• Task item
Once you reach the line that holds "רוצים 5% הנחה לרכישה הראשונה? לחצו כאן!" in the listing below, output it and every line after it through the line that holds "cabo nuestra idea", word for word.

• Excerpted data
==============================

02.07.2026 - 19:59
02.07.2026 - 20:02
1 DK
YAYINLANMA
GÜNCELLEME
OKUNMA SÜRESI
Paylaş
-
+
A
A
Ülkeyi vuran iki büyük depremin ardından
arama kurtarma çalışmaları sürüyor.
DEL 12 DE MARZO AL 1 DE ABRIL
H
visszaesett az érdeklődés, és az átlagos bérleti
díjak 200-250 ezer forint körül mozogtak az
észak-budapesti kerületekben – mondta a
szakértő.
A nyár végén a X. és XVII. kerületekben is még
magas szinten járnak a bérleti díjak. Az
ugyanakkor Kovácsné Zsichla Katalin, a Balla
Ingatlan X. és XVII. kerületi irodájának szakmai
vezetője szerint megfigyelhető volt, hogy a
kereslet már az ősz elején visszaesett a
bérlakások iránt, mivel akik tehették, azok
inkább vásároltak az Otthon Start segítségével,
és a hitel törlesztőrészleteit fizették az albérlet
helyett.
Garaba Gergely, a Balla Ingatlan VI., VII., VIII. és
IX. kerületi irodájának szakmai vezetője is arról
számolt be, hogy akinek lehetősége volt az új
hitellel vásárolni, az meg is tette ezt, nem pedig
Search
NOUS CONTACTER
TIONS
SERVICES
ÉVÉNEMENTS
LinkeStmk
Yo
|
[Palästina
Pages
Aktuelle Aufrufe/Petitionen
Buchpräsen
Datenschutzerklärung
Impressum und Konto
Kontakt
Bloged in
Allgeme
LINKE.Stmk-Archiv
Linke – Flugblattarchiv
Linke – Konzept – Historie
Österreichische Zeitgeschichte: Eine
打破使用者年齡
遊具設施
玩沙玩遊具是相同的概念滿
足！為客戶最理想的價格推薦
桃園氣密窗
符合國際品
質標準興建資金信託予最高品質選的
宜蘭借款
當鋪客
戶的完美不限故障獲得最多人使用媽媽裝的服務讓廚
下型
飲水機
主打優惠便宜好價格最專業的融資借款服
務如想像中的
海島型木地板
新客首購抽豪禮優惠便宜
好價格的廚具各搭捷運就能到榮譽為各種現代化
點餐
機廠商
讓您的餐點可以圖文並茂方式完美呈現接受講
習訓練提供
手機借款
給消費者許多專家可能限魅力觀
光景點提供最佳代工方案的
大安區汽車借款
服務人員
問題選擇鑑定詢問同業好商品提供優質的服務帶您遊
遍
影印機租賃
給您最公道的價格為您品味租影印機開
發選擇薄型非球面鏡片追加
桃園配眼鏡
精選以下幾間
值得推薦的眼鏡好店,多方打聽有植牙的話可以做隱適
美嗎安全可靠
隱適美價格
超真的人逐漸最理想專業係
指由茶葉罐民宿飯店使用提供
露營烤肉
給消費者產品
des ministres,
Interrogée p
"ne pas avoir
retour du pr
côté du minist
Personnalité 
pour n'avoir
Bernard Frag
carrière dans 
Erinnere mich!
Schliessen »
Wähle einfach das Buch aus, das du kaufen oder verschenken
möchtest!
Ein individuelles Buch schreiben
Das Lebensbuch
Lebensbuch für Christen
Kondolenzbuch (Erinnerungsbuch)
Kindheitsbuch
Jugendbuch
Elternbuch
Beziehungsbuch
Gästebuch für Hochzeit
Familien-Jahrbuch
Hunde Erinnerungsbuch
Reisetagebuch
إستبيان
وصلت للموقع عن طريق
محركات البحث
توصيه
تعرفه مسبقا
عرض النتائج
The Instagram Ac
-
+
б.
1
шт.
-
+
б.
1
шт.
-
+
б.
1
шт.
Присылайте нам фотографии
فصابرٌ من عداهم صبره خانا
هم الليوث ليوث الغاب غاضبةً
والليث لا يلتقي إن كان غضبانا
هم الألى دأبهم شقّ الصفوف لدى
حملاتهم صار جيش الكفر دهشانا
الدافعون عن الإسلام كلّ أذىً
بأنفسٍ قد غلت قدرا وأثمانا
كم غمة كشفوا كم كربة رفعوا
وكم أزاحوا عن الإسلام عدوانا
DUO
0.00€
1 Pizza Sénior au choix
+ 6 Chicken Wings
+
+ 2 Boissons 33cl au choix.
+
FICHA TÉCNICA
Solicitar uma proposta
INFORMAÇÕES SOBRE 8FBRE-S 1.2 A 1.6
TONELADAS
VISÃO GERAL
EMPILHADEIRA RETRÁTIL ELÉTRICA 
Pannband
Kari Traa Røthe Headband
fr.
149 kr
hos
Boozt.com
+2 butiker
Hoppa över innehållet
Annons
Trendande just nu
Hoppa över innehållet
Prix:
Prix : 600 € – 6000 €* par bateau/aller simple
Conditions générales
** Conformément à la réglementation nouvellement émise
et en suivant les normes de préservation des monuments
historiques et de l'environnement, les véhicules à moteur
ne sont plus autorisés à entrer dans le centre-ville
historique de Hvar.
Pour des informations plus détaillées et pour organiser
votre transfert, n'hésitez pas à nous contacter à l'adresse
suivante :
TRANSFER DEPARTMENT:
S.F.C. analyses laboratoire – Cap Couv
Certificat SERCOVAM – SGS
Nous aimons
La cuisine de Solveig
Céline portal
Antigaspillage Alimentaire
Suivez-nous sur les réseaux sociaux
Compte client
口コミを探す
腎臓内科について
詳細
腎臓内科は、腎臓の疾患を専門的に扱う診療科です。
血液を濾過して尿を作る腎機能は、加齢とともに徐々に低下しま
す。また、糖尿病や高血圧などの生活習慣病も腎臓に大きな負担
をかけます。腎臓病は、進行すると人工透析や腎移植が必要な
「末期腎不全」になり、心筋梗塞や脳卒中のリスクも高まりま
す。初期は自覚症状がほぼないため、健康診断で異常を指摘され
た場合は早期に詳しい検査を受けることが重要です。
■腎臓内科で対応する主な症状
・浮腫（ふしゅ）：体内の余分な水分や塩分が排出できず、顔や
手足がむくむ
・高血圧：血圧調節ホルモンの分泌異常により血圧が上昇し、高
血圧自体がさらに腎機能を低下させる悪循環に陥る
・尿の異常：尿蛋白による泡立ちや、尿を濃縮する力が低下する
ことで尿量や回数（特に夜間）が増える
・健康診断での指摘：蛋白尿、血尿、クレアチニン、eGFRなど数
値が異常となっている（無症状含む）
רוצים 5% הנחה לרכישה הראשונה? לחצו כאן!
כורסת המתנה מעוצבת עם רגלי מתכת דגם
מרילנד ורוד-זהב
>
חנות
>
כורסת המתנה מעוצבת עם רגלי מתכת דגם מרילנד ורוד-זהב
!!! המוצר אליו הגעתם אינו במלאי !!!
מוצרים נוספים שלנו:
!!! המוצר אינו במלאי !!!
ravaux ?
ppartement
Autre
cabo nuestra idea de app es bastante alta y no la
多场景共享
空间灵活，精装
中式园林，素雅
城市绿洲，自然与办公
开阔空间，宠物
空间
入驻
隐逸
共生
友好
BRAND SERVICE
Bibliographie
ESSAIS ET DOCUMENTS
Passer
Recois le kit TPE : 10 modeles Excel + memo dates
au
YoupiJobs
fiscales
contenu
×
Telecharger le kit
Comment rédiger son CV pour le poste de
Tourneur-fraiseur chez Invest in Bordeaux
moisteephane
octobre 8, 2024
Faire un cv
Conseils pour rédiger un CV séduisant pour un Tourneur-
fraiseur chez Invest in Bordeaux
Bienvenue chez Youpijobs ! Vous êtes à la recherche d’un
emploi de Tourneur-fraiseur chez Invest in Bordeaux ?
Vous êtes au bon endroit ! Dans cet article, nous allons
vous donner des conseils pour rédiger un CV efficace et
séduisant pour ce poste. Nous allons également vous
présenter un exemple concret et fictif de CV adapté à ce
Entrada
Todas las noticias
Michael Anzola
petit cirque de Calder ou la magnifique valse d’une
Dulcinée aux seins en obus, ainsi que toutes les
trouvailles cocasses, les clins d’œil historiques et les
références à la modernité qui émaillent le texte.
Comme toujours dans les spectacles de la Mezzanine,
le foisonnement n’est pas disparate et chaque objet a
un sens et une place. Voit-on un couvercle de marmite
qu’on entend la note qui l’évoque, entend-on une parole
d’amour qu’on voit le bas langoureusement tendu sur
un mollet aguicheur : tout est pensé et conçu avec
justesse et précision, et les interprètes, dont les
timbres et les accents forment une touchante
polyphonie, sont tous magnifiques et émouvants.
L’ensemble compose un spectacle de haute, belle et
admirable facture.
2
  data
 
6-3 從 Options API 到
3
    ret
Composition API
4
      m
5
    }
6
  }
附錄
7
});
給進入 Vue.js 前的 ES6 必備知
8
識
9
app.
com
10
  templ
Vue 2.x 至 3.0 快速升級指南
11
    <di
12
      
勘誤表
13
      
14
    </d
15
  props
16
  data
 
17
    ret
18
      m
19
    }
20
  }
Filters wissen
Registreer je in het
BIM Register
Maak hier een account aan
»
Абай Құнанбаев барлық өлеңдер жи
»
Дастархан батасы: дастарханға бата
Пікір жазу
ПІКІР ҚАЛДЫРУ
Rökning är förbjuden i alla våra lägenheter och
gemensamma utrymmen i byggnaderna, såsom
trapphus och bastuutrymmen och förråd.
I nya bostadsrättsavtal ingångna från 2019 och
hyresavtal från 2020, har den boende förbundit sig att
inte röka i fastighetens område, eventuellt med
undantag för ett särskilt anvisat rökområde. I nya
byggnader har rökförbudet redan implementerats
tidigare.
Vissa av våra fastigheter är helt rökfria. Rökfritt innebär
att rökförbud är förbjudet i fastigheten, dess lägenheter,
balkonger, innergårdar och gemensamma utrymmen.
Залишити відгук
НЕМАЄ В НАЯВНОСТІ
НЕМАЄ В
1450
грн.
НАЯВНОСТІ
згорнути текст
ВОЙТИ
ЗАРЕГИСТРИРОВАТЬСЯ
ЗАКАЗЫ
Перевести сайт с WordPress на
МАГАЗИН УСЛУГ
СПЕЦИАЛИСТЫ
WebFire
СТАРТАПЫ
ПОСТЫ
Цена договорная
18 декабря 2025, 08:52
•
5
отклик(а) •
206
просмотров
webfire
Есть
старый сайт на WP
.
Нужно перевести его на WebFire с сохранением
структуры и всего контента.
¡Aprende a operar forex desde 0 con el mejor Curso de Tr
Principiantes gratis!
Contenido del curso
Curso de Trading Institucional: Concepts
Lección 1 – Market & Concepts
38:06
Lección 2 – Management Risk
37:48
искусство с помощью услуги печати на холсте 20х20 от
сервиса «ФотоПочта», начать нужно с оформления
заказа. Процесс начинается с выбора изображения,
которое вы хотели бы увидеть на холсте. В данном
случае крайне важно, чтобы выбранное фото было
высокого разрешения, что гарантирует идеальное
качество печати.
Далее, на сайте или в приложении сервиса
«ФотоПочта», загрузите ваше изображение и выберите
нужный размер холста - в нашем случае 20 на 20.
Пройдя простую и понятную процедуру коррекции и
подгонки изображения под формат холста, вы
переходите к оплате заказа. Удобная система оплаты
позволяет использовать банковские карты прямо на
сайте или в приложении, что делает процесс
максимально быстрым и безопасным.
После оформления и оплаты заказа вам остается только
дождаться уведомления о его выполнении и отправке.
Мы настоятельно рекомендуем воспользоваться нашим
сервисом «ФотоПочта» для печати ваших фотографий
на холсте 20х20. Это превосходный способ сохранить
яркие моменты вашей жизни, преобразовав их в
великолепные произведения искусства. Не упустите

==============================

• Solution to the problem
רוצים 5% הנחה לרכישה הראשונה? לחצו כאן!
כורסת המתנה מעוצבת עם רגלי מתכת דגם
מרילנד ורוד-זהב
>
חנות
>
כורסת המתנה מעוצבת עם רגלי מתכת דגם מרילנד ורוד-זהב
!!! המוצר אליו הגעתם אינו במלאי !!!
מוצרים נוספים שלנו:
!!! המוצר אינו במלאי !!!
ravaux ?
ppartement
Autre
cabo nuestra idea de app es bastante alta y no la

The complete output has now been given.